Fritillaria plants should be easy to detect.
Bright green plants are often alone among the confused turtle that heads the Himalayan and Hengduan mountains in southwest China: easy picks for traditional Chinese medicine herbalists, who ground wild Fritillaria bulbs into a popular cough to treat cough for over 2,000 years. The demand for light bulbs is intense, as about 3,500 are needed to produce just one kilogram of dust, worth about $ 480.
But some Fritillaria are very hard to find, with sharp leaves and stems that barely stand out from the gray or brown rocky bottom. Surprisingly, this camouflage of plants seems to have evolved in response to people. Researchers report on November 20 in Current Biology of Fritillaria delavayi of regions experiencing higher harvest pressure more camouflaged than those in less harvested areas.
The new study "is quite convincing," says Julien Renoult, an evolutionary biologist at the French National Center for Scientific Research in Montpellier who did not participate in the study. "It's a good first step in proving that humans appear to be driving the very rapid evolution of camouflage in this species."
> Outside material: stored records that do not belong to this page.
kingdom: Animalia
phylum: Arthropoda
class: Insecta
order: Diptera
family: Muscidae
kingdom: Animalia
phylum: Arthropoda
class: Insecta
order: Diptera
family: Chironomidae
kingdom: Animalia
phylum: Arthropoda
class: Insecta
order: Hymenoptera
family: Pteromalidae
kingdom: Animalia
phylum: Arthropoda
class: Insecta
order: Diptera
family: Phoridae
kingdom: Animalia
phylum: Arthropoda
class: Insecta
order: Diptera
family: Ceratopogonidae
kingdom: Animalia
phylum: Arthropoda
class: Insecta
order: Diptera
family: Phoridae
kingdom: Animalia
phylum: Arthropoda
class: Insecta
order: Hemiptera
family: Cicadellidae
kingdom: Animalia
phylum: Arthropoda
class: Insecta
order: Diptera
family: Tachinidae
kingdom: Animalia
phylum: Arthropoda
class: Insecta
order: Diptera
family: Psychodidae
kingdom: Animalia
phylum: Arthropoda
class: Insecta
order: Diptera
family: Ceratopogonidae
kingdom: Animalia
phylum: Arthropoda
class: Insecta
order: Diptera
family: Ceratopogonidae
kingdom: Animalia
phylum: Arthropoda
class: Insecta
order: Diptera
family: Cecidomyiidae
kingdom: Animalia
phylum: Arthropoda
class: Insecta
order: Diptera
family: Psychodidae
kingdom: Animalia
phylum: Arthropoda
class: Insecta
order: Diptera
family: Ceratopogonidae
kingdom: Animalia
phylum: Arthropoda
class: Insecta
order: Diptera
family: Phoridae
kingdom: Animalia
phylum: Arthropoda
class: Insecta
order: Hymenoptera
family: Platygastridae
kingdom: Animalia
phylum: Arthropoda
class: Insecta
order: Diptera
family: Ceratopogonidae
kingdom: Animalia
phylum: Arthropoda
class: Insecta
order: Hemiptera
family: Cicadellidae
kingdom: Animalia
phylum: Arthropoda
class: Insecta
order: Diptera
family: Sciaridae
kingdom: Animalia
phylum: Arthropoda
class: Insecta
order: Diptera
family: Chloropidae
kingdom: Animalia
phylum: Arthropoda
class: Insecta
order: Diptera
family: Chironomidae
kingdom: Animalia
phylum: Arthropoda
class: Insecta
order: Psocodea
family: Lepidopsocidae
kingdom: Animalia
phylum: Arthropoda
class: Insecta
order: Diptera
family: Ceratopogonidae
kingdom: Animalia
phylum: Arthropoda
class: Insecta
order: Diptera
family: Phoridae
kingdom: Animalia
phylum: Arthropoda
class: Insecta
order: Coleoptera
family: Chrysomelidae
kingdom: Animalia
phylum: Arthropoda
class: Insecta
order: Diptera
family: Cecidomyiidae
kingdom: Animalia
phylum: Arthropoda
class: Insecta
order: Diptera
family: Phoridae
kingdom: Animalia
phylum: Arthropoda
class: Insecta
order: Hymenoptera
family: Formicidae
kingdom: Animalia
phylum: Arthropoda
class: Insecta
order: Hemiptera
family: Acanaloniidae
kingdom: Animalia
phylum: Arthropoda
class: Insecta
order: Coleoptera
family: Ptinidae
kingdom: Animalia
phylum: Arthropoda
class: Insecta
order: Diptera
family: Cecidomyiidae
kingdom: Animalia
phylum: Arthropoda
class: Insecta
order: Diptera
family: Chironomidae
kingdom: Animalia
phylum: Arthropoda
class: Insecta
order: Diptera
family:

Camouflaged plants are rare but unpublished, says Yang Niu, a botanist at the Kunming Institute of Botany in China, who studies cryptic coloration in plants. In open areas with little cover, such as mountain tops, mixing can help plants avoid hungry herbivores (SN: 29/04/14). But after five years studying camouflage at Fritillaria, Niu found few bite marks on the leaves and saw no animals eating the plants. “They don’t seem to have natural enemies,” he says.
So Niu, his colleague Hang Sun, and sensory ecologist Martin Stevens of the University of Exeter in England decided to see if humans could be driving the evolution of plant camouflage. If so, the more harvested a particular slope is, the more the plants that live there must be camouflaged.
In an ideal world, to measure harvest pressure “would have accurate measurements of how many plants have been collected over hundreds of years” at various sites, Stevens says. "But that data is virtually non-existent."
Fortunately, at seven study sites, local herbalists observed the total weight of bulbs harvested each year between 2014 and 2019. These records provided a measure of contemporary harvest pressure. To estimate further back in time, the researchers assessed the ease of harvest by recording the time it took to dig up bulbs at six of those sites, plus an additional one. On some slopes, the lamps are easily dug, but in others they can be buried under piles of rocks. “Intuitively, areas where it’s easier to harvest should have experienced more harvest pressure” over time, Stevens says.
Both measurements revealed a striking pattern: the more harvested or collectible a site is, the better the color of a plant will match its background, measured by a spectrometer. “The degree of correlation was really compelling for the two metrics we used,” Stevens says.
Both: Y. Niu
Human eyes also had more difficulty seeing camouflaged plants in an online experiment, which suggested that camouflage actually works.
Hiding from view can present some challenges for the plant. Pollinators may have more difficulty finding camouflaged plants and gray and brown coloration may impair photosynthetic activity. Still, despite those potential costs, these F. delavayi show how adaptable plants can be, Steven says. "The appearance of the plants is much more malleable than we might expect."